◆ **What to produce**: Given the records below, would you repeat exactly the lines that begin at the one containing "right hip: (129, 327)" and end at the one containing "left ear: (226, 118)", inclusive?

Dataset entries:
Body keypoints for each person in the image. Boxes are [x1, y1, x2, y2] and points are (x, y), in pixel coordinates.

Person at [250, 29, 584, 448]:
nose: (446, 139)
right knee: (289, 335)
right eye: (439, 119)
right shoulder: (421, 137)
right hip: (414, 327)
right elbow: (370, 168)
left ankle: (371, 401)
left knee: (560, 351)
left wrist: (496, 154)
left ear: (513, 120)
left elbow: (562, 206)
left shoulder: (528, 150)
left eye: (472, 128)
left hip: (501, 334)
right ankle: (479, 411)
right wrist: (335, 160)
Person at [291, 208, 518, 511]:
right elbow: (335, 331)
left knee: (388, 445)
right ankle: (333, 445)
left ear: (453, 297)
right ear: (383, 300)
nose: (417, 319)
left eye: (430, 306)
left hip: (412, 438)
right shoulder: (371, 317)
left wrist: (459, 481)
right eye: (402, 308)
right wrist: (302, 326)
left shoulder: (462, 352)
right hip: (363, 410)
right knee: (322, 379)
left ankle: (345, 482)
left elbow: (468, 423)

...

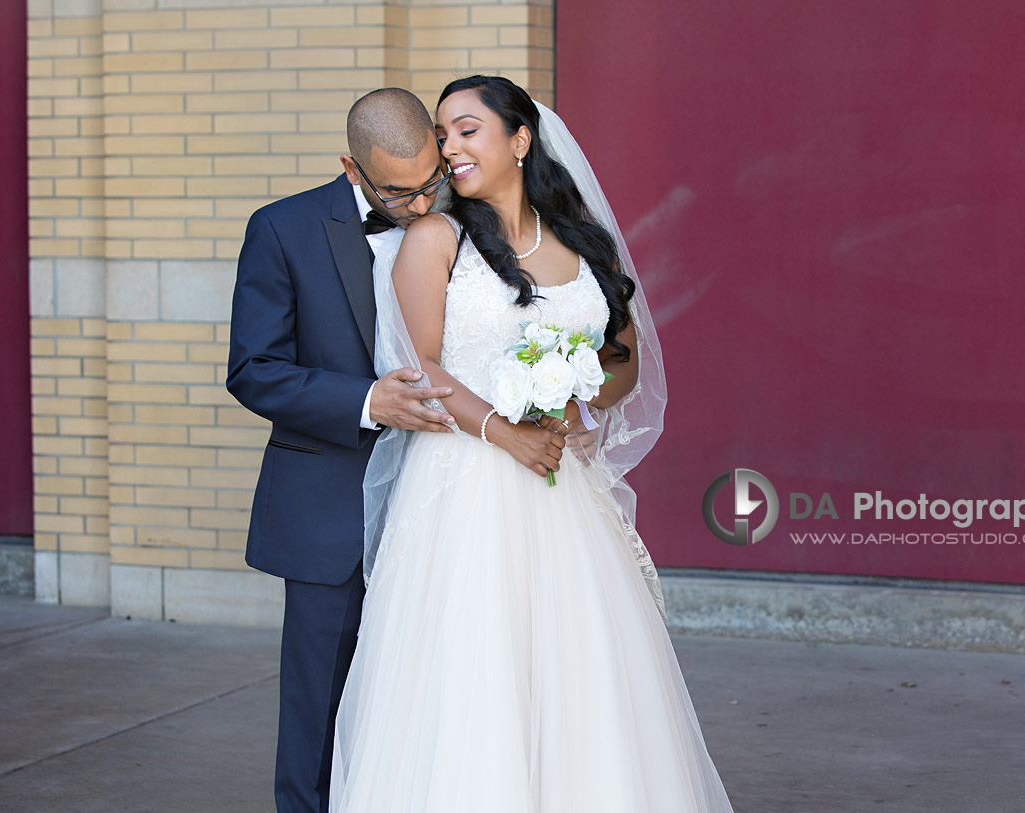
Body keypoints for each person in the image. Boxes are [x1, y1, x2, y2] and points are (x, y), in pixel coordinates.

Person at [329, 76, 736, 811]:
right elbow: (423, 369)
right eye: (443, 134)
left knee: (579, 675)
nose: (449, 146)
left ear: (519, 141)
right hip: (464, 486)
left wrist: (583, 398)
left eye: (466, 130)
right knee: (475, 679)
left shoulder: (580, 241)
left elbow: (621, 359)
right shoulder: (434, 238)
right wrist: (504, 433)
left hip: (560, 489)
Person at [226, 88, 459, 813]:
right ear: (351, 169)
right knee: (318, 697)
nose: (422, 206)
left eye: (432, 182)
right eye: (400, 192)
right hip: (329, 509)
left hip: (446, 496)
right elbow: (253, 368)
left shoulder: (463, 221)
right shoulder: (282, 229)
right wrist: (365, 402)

---

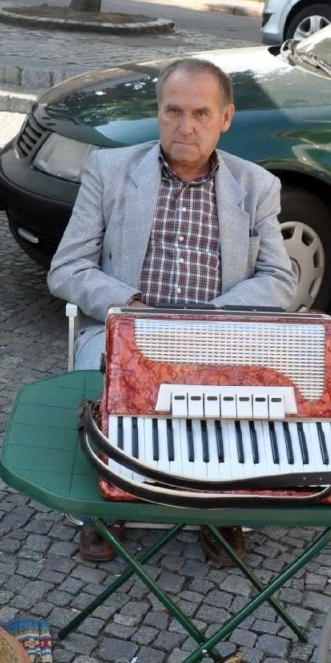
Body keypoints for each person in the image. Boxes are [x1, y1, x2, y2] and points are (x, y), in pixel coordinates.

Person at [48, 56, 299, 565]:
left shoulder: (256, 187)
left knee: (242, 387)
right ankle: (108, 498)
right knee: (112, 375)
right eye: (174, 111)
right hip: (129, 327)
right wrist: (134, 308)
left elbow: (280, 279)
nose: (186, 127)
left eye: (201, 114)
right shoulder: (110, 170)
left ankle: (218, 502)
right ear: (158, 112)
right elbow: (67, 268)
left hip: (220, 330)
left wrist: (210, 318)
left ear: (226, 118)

◆ **Solution to the exercise**:
right hip: (129, 327)
right wrist: (134, 308)
left elbow: (280, 279)
nose: (186, 127)
left eye: (201, 114)
right shoulder: (110, 170)
left ankle: (218, 502)
right ear: (158, 112)
right elbow: (67, 268)
left hip: (220, 330)
left wrist: (210, 318)
left ear: (226, 118)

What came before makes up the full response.